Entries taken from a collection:

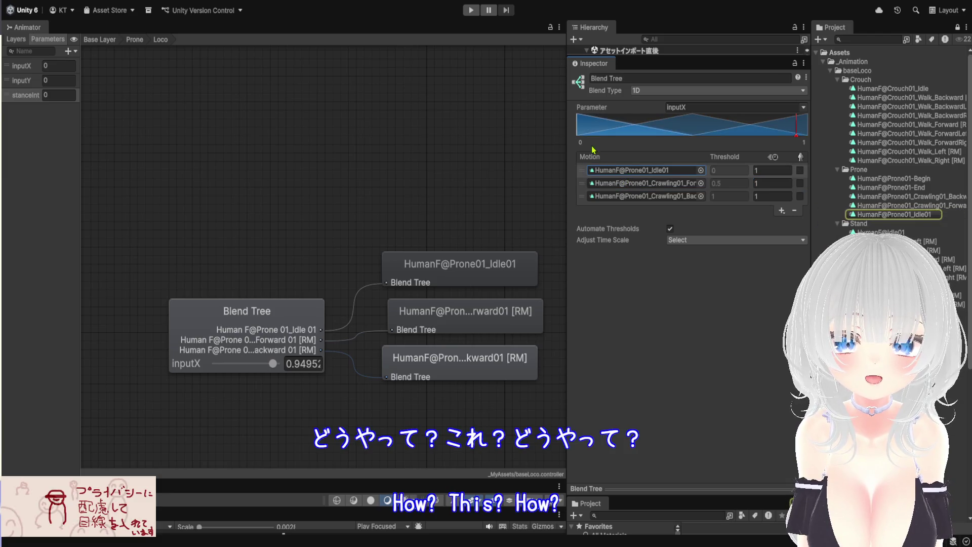
mouse_move(580, 116)
left_mouse_down()
mouse_move(691, 131)
mouse_move(662, 134)
left_mouse_up()
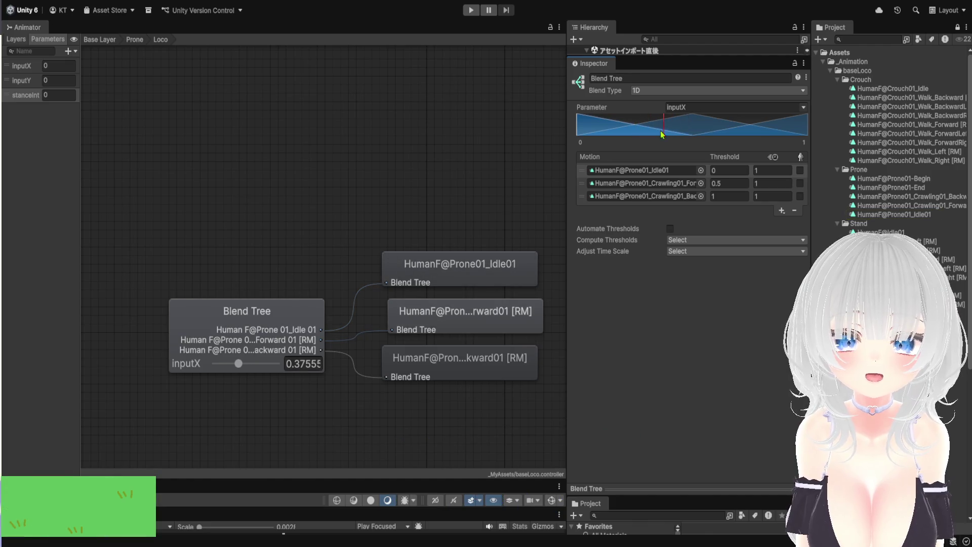
left_click(650, 172)
left_click(638, 185)
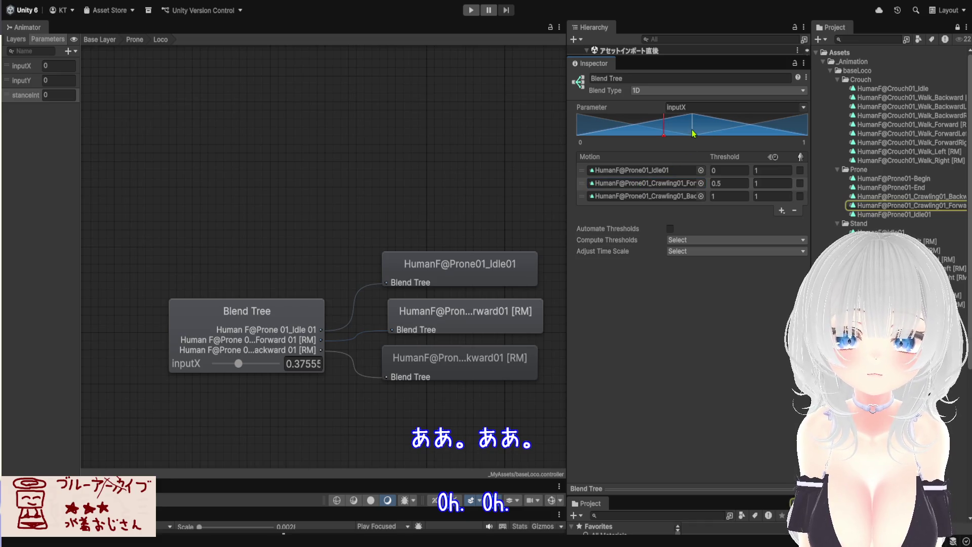
mouse_move(692, 137)
left_mouse_down()
mouse_move(862, 133)
mouse_move(768, 126)
mouse_move(796, 120)
left_mouse_up()
left_click_drag(666, 134, 672, 135)
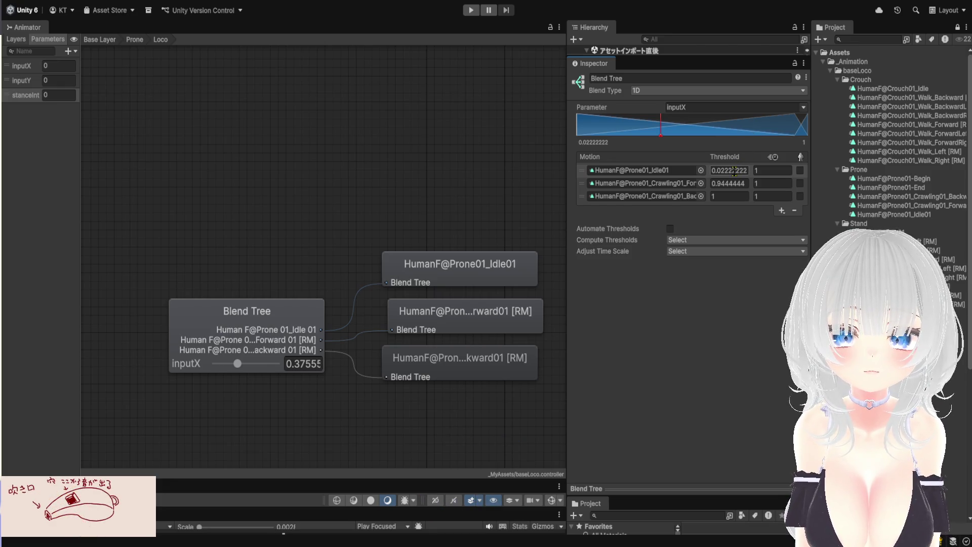
left_click(734, 172)
type("0")
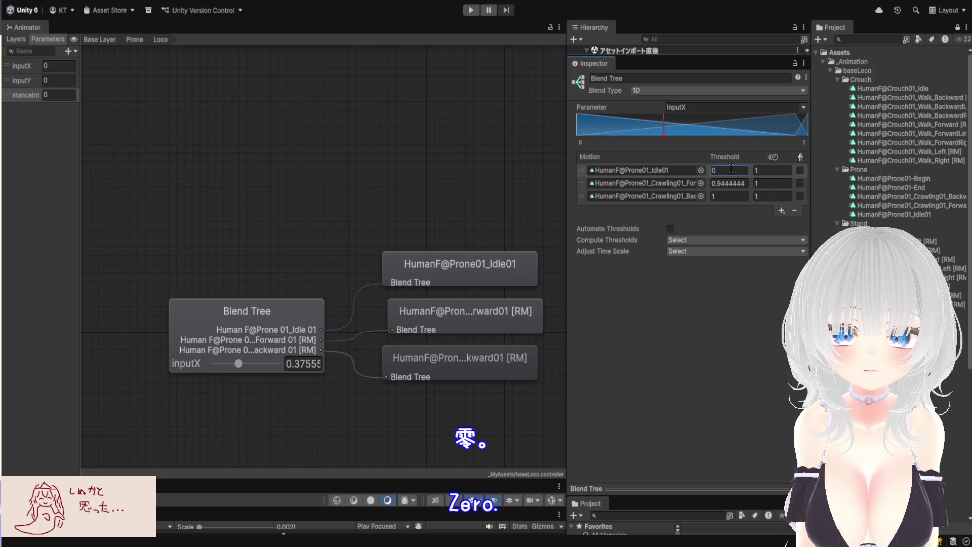
left_click(723, 182)
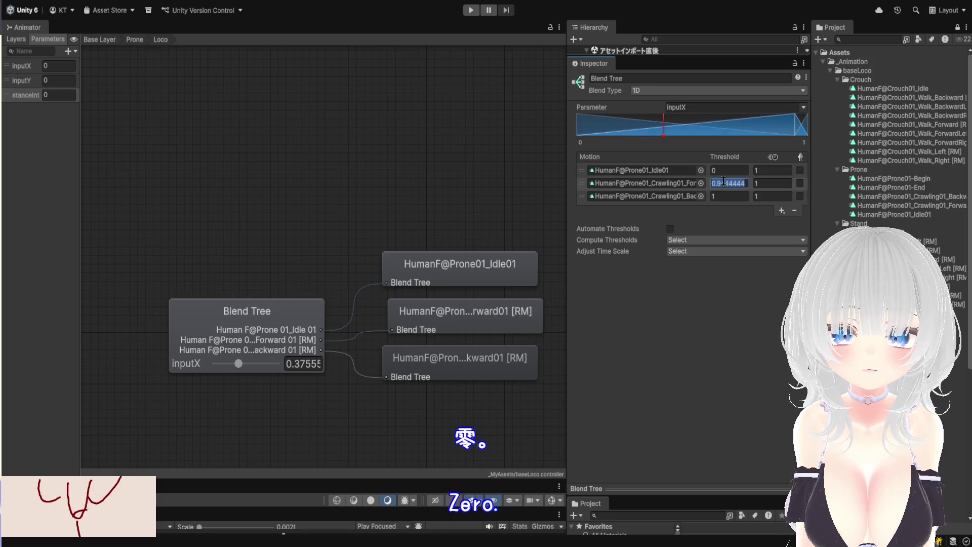
mouse_move(788, 124)
left_mouse_down()
mouse_move(664, 124)
mouse_move(708, 124)
mouse_move(573, 111)
mouse_move(616, 114)
left_mouse_up()
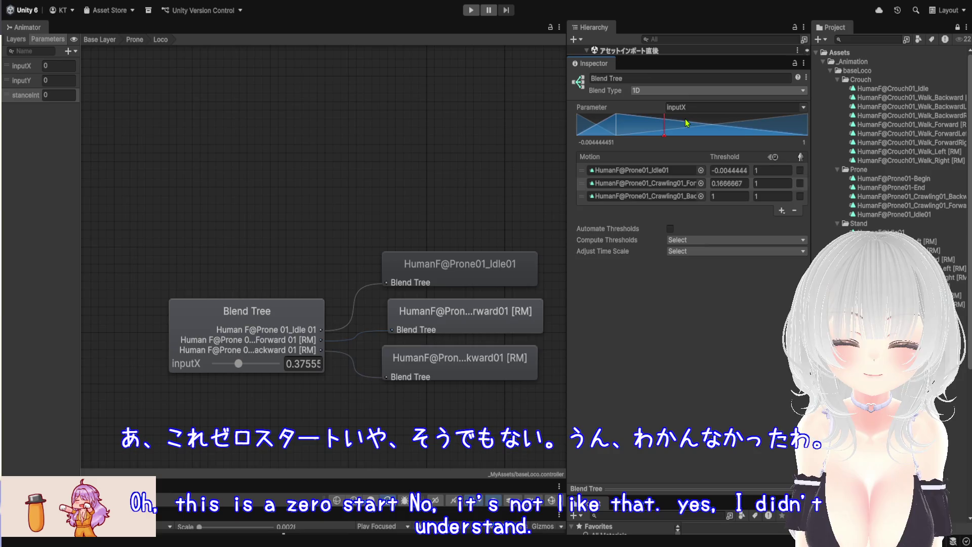
Switch the blend tree to 2D Simple Directional and check the forward crawl's Pos Y.
key("ctrl+z")
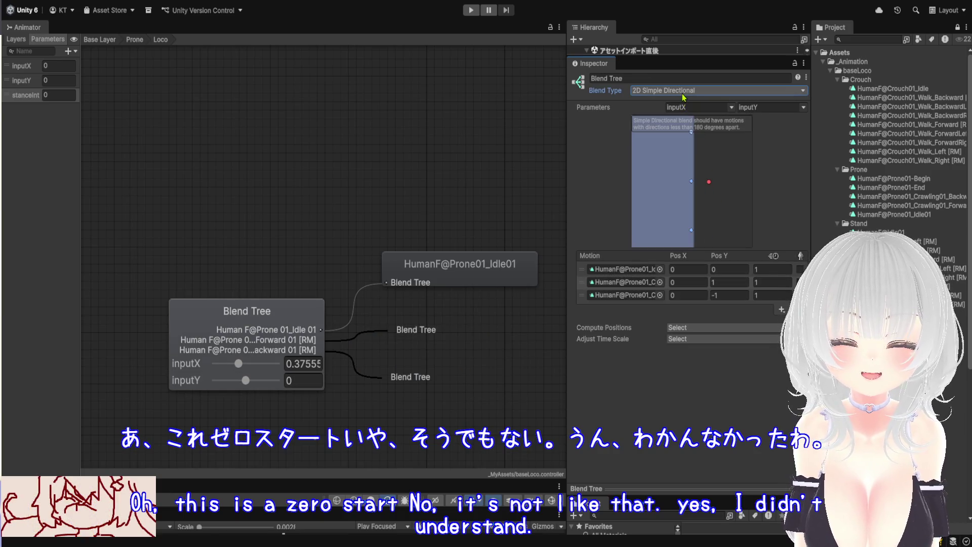
left_click(724, 282)
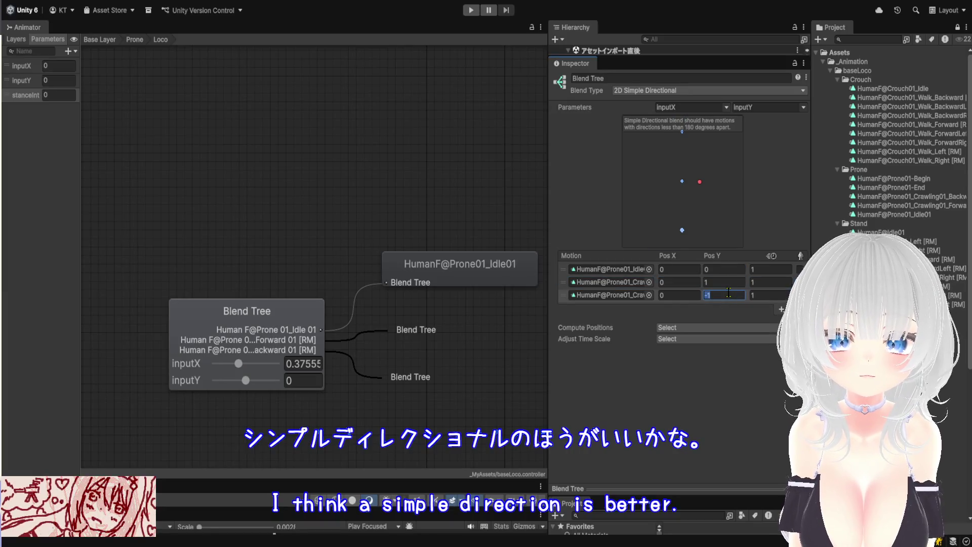
left_click(729, 282)
Test the blend by resetting inputX to 0 and nudging it, then choose 2D Freeform Directional.
mouse_move(694, 186)
left_mouse_down()
mouse_move(712, 197)
mouse_move(708, 178)
left_mouse_up()
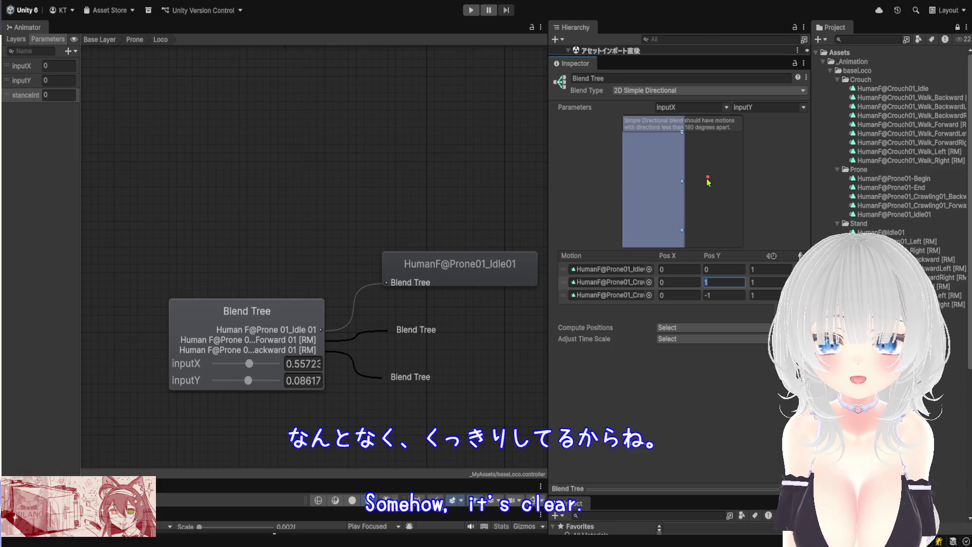
left_click(316, 365)
type("0")
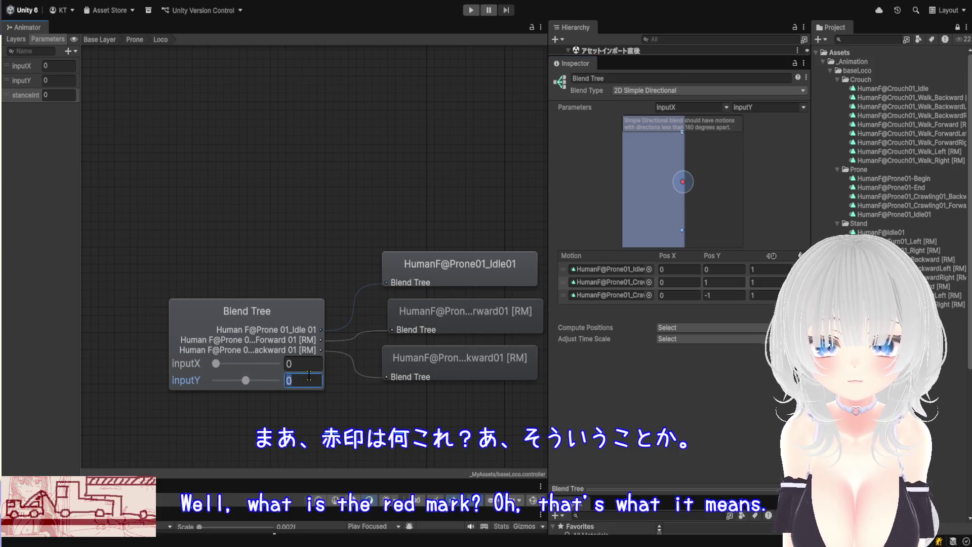
left_click(310, 363)
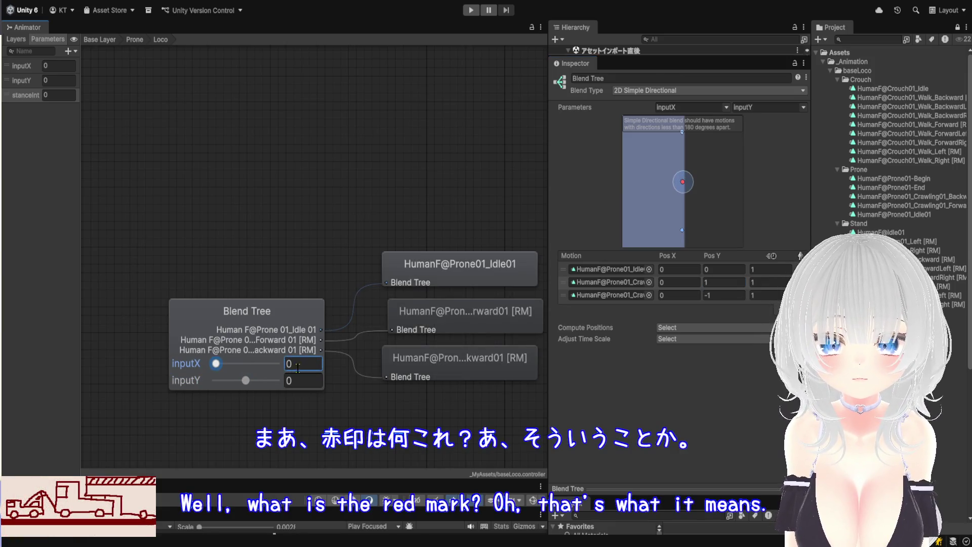
mouse_move(216, 363)
left_mouse_down()
mouse_move(231, 368)
mouse_move(214, 371)
left_mouse_up()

* [Required action]: Above are records to transcribe exactly; leave their pictures out.

* [Result of this task]:
mouse_move(580, 116)
left_mouse_down()
mouse_move(691, 131)
mouse_move(662, 134)
left_mouse_up()
left_click(650, 172)
left_click(638, 185)
mouse_move(692, 137)
left_mouse_down()
mouse_move(862, 133)
mouse_move(768, 126)
mouse_move(796, 120)
left_mouse_up()
left_click_drag(666, 134, 672, 135)
left_click(734, 172)
type("0")
left_click(723, 182)
mouse_move(788, 124)
left_mouse_down()
mouse_move(664, 124)
mouse_move(708, 124)
mouse_move(573, 111)
mouse_move(616, 114)
left_mouse_up()
Switch the blend tree to 2D Simple Directional and check the forward crawl's Pos Y.
key("ctrl+z")
left_click(724, 282)
left_click(729, 282)
Test the blend by resetting inputX to 0 and nudging it, then choose 2D Freeform Directional.
mouse_move(694, 186)
left_mouse_down()
mouse_move(712, 197)
mouse_move(708, 178)
left_mouse_up()
left_click(316, 365)
type("0")
left_click(310, 363)
mouse_move(216, 363)
left_mouse_down()
mouse_move(231, 368)
mouse_move(214, 371)
left_mouse_up()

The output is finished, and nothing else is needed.